(Saved data entries)

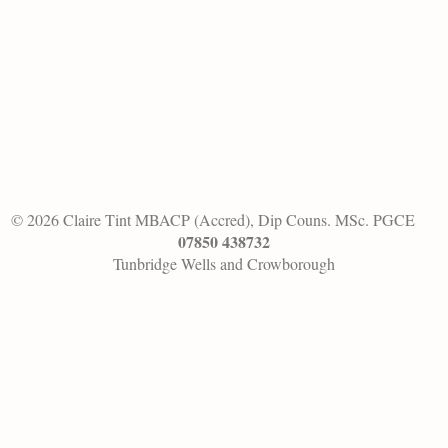
© 2026 Claire Tint MBACP (Accred), Dip Couns. MSc. PGCE
07850 438732
Tunbridge Wells and Crowborough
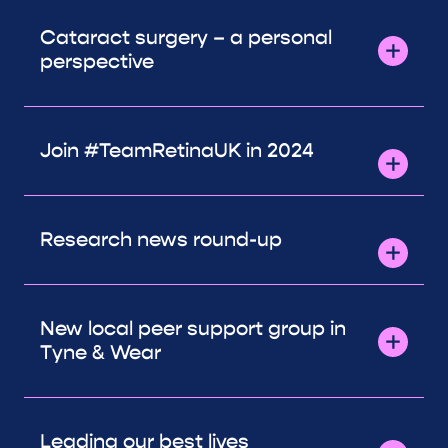
Cataract surgery – a personal
perspective
Join #TeamRetinaUK in 2024
Research news round-up
New local peer support group in
Tyne & Wear
Leading our best lives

# Problem to solve
Copy all records exactly, no images.

# Reply to the task
© 2026 Claire Tint MBACP (Accred), Dip Couns. MSc. PGCE
07850 438732
Tunbridge Wells and Crowborough
Cataract surgery – a personal
perspective
Join #TeamRetinaUK in 2024
Research news round-up
New local peer support group in
Tyne & Wear
Leading our best lives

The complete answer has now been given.